If you can't afford a Chapter 7 bankruptcy attorney, should you file a "fee-only" Chapter 13 bankruptcy? In a fee-only Chapter 13, you file for Chapter 13 solely so you can pay your attorney fees through the Chapter 13 plan. Read on to learn more about why this happens and whether it's a good idea for you.
In general, attorneys will not file a Chapter 7 bankruptcy case until all of their fees are paid in full. This is because if an attorney files your Chapter 7 bankruptcy while you still owe fees, he or she will be treated as an unsecured creditor in your bankruptcy and the unpaid fees will typically be discharged.
If you can’t afford the upfront attorney fees for Chapter 7 bankruptcy, some lawyers encourage clients to file for Chapter 13 bankruptcy and pay the attorney fees through their repayment plan.
(Learn about the difference between Chapter 7 and Chapter 13 bankruptcy.)
If you can’t pay your attorney fees upfront for Chapter 7 bankruptcy, filing for Chapter 13 can allow you to get immediate relief from creditors while paying the remainder of your attorney fees through your Chapter 13 plan.
Unlike Chapter 7 bankruptcy, Chapter 13 allows you to pay all or a portion of your attorney fees through your repayment plan. This means that you can still file your case even if you have not paid your attorney in full.
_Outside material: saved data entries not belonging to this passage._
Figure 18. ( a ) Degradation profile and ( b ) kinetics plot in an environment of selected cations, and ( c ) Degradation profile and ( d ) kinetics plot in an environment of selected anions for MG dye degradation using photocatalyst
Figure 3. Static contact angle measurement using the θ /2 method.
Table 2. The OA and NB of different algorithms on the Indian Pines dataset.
Because Chapter 13 plans typically last between three to five years, you can pay off your attorney fees by making small monthly plan payments during your bankruptcy. (Learn how the plan works in our Chapter 13 Repayment Plan area.)
When you file for bankruptcy, the automatic stay protects you against most creditors because it prohibits them from continuing their collection efforts against you. However, the automatic stay doesn’t go into effect until your bankruptcy case is filed. This means that creditors can still pursue you and attempt to collect their debts until your case is filed. If you can’t afford to pay all attorney fees for Chapter 7 bankruptcy upfront, filing for Chapter 13 can provide you with immediate relief from creditors while paying off your attorney fees through your plan. (Learn more about bankruptcy's automatic stay.)
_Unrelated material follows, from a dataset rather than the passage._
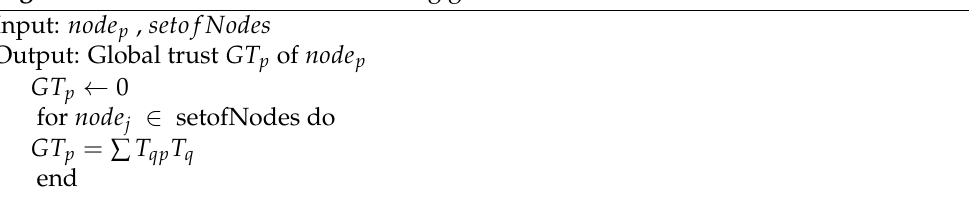
Algorithm 1 Pseudo-code for calculating global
While filing for Chapter 13 bankruptcy has its advantages, it also has many drawbacks and may not be an option for every debtor. The following are some of the disadvantages of filing for Chapter 13 bankruptcy if you can’t afford a lawyer for Chapter 7.
If the only reason you are filing for Chapter 13 bankruptcy (rather than Chapter 7) is to pay off attorney fees through your repayment plan, you are filing what is called a fee-only Chapter 13. Certain bankruptcy courts don’t allow debtors to file fee-only Chapter 13 cases. Other courts don’t automatically forbid fee-only plans, but take into account any special circumstances surrounding your case when deciding whether to approve your bankruptcy.
In most Chapter 7 cases, you receive your discharge within a few months. If you file for Chapter 13 bankruptcy, you will have to make monthly plan payments to a bankruptcy trustee for three to five years. You will only receive your discharge after you complete all of your plan payments.
In general, Chapter 13 bankruptcies are more complex and require more work than Chapter 7 cases. As a result, attorneys typically charge more for a Chapter 13 than a Chapter 7. In addition, Chapter 13 cases have more administrative expenses (such as trustee fees) because the bankruptcy trustee must administer your case for three to five years. This means that a portion of your plan payments is used to pay trustee fees and other administrative expenses.
If you can’t afford a Chapter 7 bankruptcy attorney and filing for Chapter 13 is not the right choice for you, you still have many other options to consider. Depending on the complexity of your case, you may be able to file for Chapter 7 bankruptcy on your own, obtain assistance from a free clinic, or find a pro bono attorney who will file your case for free.